EXERCISE: Output all of the lines below exactly, and leave out each image.

MATERIAL PROVIDED:
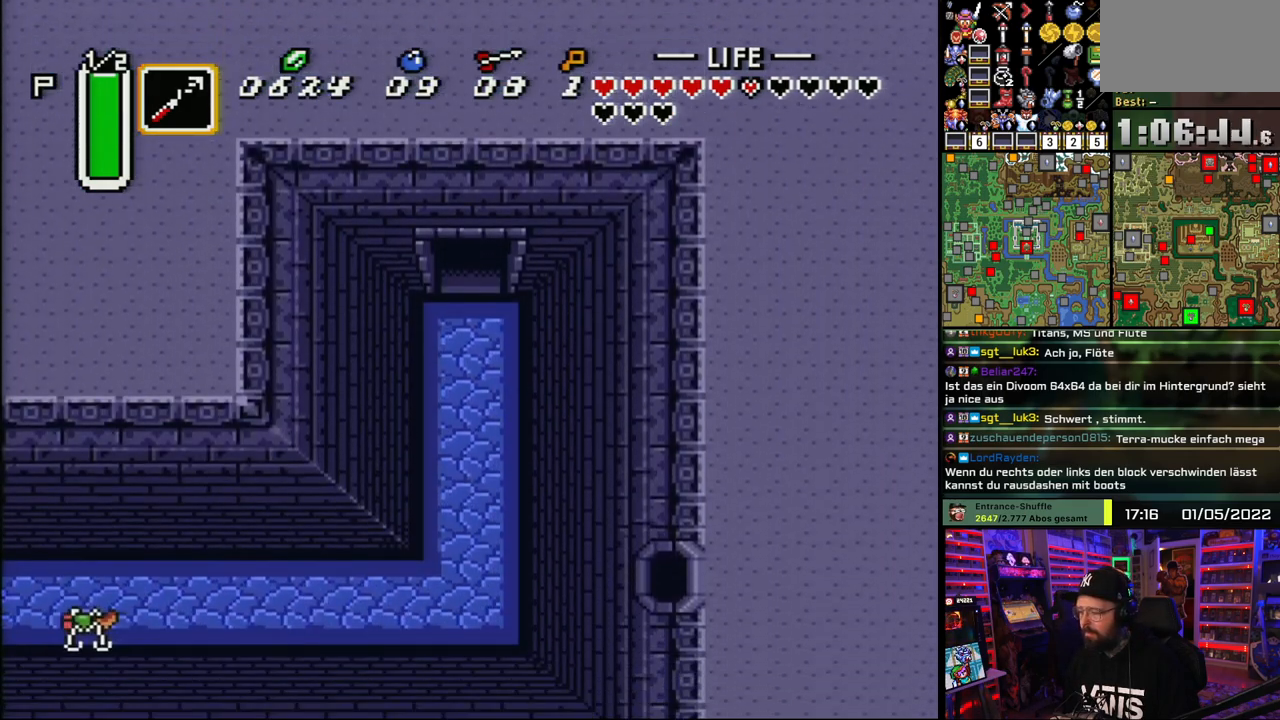
{"buttons": ["A", "DPAD_DOWN"], "events": [[417, "A", "down"]]}
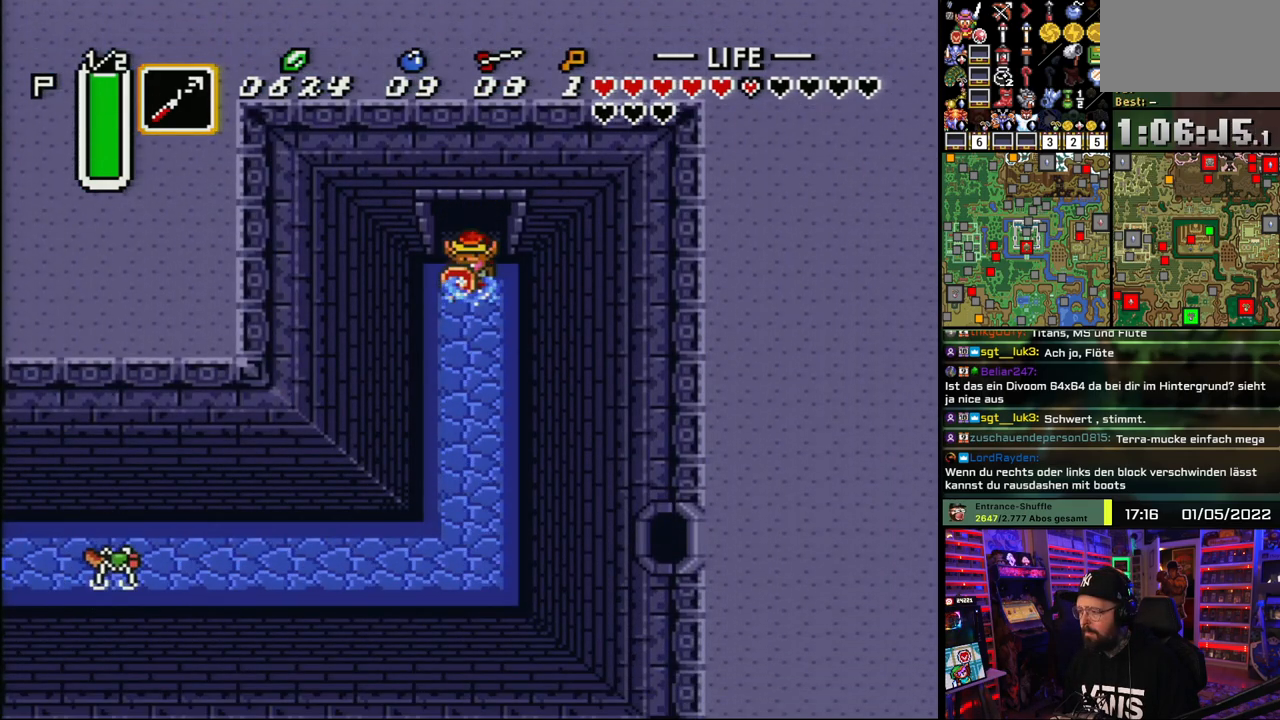
{"buttons": ["A"], "events": [[100, "DPAD_DOWN", "up"]]}
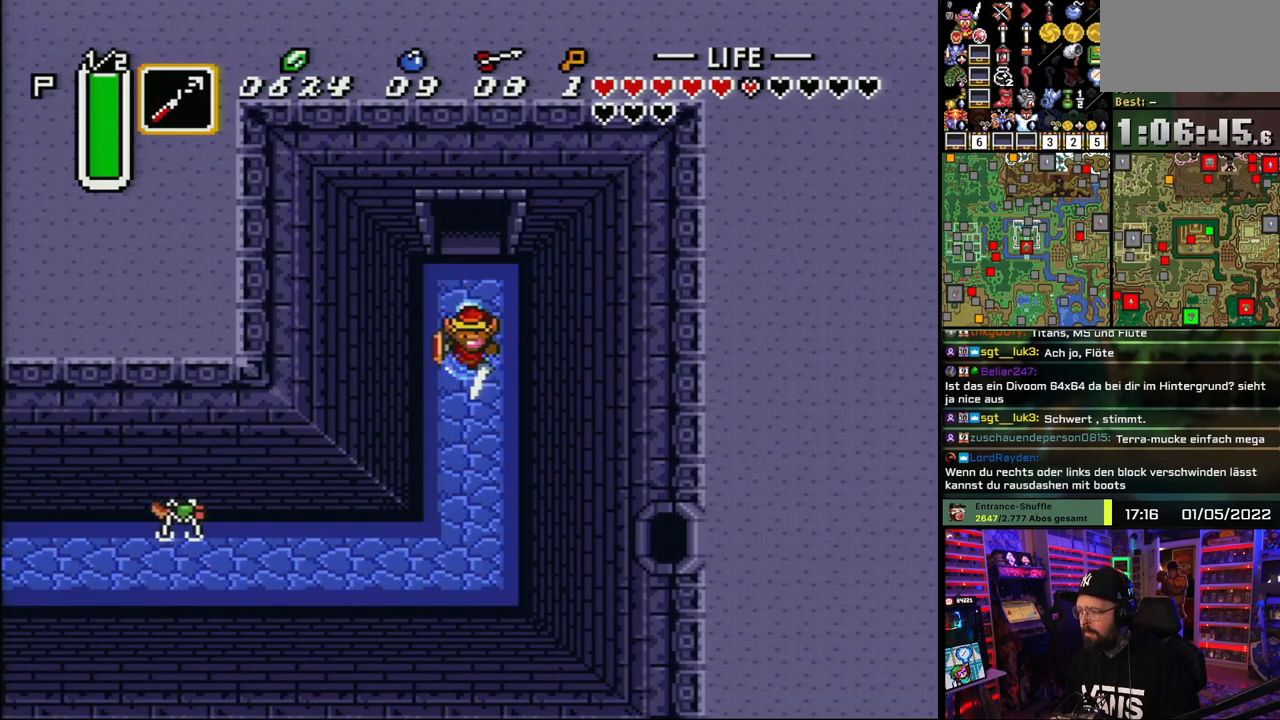
{"buttons": ["A"], "events": [[383, "A", "up"], [383, "DPAD_LEFT", "down"], [417, "A", "down"], [483, "DPAD_LEFT", "up"]]}
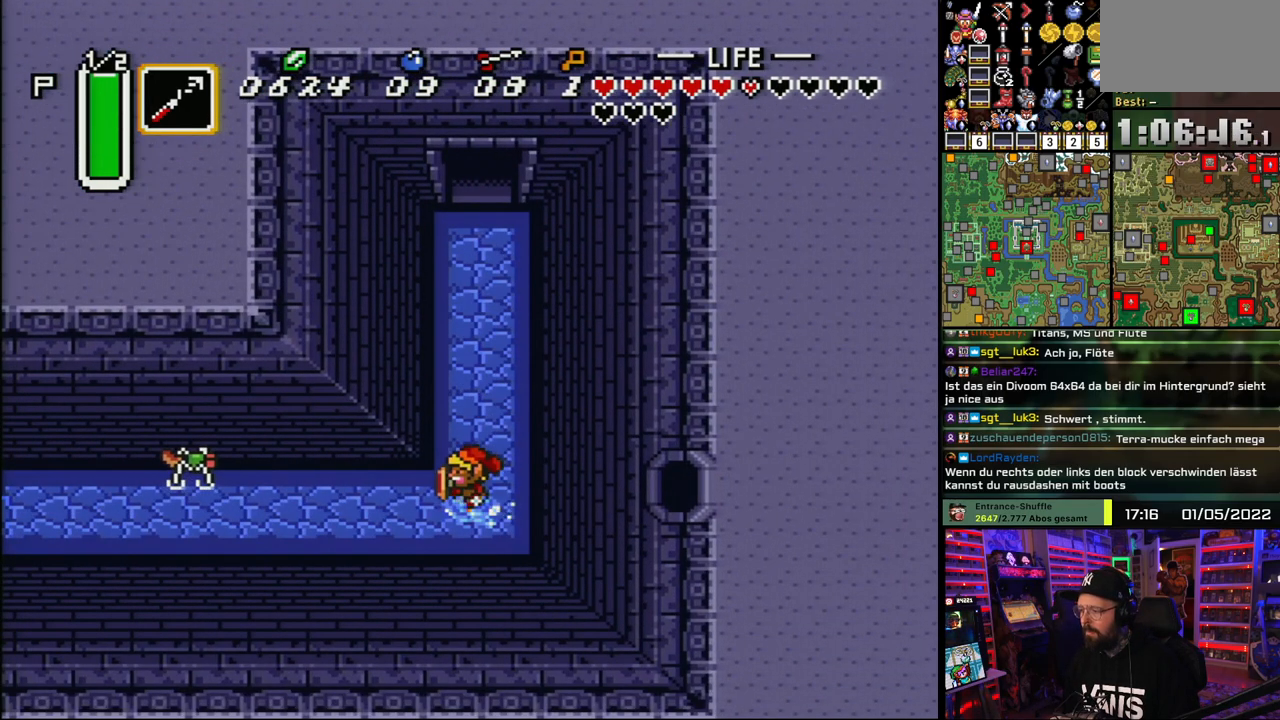
{"buttons": ["A"], "events": []}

RESPONSE:
{"buttons": ["A", "DPAD_DOWN"], "events": [[417, "A", "down"]]}
{"buttons": ["A"], "events": [[100, "DPAD_DOWN", "up"]]}
{"buttons": ["A"], "events": [[383, "A", "up"], [383, "DPAD_LEFT", "down"], [417, "A", "down"], [483, "DPAD_LEFT", "up"]]}
{"buttons": ["A"], "events": []}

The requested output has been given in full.